Nelson later wrote to him, saying: “I never, never shall forget that to you I probably owe my life, and I feel that I imbibed from you certain sentiments which have greatly assisted me in my naval career – that we could always beat a Frenchman if we fought him long enough.”
In 1787 Cornwallis was appointed Colonel of Marines; in 1796 rear admiral of Great Britain becoming rear admiral of the United Kingdom after the Act of Union in 1801; and in 1814 vice-admiral of the UK.
A highlight of his career was on 16th June 1795 when he was in command of a small squadron that sighted a much larger French fleet. The ensuing action became famous as “Cornwallis’s Retreat”.
He was cruising near Brest with five ships of the line and two frigates when they came across a vastly superior French fleet of 12 ships of the line and 14 large frigates.
Realising he was completely outgunned, master tactician Cornwallis turned his ship back towards the French and pretended to signal over the horizon to non-existent support.
The French fell for it and promptly withdrew. His actions were later described as being one of the “finest displays of united courage and coolness to be found in our naval history”.
He was appointed to commander of the Channel Fleet in 1801 and was in such a rush to leave, he left his baggage for collection in Lymington and raced to Torbay to join his ship.
At the time, Napoleon’s plan to invade England involved 167,000 men sailing in 2,400 vessels. But first he had to move his French navy fleet out of Brest to spearhead the invasion.
He confidently stated: “Let us be masters of the Channel for six hours and we are masters of the world.”
But Napoleon had reckoned without Cornwallis’s remarkable perseverance which even in horrendous weather conditions saw him maintain the blockade of Brest until 1806.
Newspapers in England marvelled at Cornwallis’s feat at keeping the French at bay for so long. There were no big battles, just one man’s steely determination that the enemy would not get through.

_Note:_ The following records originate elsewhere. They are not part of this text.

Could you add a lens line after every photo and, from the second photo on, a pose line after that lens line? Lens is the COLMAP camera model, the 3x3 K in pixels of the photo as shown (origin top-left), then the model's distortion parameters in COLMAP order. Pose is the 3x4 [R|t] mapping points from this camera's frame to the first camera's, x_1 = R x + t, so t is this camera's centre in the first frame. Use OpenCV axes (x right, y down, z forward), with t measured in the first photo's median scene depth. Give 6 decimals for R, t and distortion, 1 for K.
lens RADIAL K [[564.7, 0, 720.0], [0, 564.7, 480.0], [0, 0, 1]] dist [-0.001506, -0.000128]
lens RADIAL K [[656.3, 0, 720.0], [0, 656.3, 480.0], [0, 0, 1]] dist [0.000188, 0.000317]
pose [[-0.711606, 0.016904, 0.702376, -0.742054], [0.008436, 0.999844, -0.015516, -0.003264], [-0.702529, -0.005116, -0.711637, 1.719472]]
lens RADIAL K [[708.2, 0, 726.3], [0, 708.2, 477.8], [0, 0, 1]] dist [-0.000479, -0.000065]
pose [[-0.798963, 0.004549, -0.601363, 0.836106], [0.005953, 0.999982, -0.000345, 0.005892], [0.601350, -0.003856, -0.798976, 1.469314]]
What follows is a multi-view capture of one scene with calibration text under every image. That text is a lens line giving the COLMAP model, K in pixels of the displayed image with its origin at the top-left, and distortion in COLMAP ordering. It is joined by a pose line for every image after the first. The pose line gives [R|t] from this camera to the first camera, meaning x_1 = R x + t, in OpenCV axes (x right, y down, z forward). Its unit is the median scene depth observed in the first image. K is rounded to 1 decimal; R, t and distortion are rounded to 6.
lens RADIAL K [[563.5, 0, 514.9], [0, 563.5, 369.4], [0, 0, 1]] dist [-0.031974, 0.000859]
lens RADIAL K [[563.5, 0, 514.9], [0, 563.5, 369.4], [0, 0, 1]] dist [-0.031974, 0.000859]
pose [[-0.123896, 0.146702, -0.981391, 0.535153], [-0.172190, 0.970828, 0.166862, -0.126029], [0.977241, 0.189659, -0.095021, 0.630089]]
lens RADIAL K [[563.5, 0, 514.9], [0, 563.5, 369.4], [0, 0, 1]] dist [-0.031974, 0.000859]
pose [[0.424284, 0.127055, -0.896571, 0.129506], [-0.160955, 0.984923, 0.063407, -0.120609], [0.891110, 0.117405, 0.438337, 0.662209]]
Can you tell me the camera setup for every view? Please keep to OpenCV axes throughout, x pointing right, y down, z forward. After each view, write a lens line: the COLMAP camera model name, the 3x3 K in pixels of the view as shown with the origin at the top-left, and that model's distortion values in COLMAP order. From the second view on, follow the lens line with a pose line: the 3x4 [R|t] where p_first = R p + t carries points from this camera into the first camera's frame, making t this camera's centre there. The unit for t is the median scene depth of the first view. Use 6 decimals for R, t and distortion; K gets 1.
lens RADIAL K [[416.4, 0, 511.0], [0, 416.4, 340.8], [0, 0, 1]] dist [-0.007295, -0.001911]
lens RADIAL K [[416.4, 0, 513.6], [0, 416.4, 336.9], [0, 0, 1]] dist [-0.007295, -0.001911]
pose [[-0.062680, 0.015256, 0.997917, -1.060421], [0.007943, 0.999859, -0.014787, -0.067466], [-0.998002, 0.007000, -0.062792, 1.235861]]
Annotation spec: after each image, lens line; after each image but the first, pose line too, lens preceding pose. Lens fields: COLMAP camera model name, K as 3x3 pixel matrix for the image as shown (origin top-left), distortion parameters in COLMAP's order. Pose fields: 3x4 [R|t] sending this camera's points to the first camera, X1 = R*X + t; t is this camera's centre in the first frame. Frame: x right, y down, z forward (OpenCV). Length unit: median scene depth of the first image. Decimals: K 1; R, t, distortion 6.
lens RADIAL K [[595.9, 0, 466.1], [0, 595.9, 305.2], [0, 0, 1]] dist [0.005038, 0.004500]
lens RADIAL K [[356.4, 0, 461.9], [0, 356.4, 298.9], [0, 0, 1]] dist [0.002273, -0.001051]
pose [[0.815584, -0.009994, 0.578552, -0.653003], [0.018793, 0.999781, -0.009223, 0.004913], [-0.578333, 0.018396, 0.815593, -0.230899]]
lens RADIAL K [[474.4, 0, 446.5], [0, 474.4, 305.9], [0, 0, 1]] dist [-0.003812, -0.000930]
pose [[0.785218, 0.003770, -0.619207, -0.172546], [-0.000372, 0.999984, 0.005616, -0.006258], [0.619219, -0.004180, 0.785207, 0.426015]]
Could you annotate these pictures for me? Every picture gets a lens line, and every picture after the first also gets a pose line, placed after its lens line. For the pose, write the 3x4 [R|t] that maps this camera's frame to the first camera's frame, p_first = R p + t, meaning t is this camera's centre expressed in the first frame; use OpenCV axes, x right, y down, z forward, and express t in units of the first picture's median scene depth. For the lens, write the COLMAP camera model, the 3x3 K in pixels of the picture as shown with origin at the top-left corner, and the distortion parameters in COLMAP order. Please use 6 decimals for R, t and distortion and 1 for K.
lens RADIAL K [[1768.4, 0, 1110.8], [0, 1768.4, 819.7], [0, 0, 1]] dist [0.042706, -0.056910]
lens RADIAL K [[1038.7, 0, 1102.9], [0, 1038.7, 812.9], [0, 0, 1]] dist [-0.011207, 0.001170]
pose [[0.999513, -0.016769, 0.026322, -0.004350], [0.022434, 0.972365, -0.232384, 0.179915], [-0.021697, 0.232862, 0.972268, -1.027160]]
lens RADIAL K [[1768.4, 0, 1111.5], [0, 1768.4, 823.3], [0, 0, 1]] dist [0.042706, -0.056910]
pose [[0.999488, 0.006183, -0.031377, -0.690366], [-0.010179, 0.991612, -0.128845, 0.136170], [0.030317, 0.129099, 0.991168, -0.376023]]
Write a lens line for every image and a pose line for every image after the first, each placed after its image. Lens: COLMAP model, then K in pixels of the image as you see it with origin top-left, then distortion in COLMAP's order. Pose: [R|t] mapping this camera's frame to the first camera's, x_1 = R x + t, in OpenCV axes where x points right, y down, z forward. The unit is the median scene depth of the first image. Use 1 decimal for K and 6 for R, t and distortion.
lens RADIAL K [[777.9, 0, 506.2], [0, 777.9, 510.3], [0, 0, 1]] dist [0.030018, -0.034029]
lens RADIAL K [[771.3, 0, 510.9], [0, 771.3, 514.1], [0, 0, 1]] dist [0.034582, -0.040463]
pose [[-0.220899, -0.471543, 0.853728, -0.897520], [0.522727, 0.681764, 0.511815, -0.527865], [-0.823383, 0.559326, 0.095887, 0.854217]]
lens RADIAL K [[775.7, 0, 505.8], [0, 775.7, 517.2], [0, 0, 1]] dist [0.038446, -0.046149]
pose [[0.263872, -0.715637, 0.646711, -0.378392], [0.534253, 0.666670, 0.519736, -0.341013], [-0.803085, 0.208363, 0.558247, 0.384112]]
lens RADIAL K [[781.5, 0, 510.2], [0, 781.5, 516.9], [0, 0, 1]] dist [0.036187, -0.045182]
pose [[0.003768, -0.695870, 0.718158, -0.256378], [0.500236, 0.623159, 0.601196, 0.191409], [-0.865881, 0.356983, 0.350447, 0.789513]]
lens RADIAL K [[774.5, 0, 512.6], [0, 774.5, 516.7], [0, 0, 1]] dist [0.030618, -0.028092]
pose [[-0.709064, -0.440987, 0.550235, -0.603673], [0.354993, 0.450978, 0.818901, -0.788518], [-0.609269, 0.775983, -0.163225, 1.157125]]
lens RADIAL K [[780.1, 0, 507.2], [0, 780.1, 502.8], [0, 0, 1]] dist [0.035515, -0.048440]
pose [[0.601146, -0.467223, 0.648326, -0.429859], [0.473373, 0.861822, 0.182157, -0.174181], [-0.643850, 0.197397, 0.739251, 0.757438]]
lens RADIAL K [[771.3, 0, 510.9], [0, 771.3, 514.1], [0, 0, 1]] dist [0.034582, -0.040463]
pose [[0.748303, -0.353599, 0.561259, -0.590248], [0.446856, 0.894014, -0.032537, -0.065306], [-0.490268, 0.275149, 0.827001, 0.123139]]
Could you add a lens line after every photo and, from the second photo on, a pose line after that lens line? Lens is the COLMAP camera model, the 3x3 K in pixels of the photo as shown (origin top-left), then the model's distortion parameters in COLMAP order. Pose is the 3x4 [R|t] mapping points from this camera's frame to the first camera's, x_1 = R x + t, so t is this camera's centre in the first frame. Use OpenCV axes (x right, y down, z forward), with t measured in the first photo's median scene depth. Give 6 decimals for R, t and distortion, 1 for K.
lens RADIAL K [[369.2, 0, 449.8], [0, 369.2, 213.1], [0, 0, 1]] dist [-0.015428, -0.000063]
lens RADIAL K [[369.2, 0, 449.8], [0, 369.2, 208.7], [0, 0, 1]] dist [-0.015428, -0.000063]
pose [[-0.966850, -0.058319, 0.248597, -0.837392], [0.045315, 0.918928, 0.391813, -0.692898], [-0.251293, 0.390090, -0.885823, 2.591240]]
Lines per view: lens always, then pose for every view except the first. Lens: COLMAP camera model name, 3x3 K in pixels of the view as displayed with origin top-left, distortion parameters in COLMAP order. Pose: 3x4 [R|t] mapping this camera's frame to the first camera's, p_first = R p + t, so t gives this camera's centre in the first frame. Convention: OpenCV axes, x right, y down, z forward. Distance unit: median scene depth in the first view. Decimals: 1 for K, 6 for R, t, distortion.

Cornwallis’s blockade is recognised by historians as equal to Nelson’s victory at Trafalgar in preventing Napoleon’s invasion.
His role in Brest came to an end when William Pitt the Younger died in 1806. The political scene changed and Cornwallis found himself pushed aside. After leaving the navy, he returned to live at Newlands with his great friend John Whitby, his wife and daughter.
Cornwallis was heartbroken when John died at the age of 38.
Historical society chairman Chris Hobby said: “He lived a very quiet life with his beloved parrots he had brought back from his ship.”
Cornwallis died on 5th July 1819. In his original will he had asked to be buried at sea like a “common sailor” but later instructed that he should be buried alongside his friend John at All Saints.
Many years later John’s daughter erected a grand memorial inside the church paying tribute to Cornwallis and her parents.
Milford bears many memories of the men such as Cornwallis Road and Whitby Road. But there have been calls for more national recognition for the man who helped save England from the French, such as a plaque to his memory at St Paul’s Cathedral where Nelson is buried.
Mr Jolly said: “That would at least be something for a man who did so much for his country.”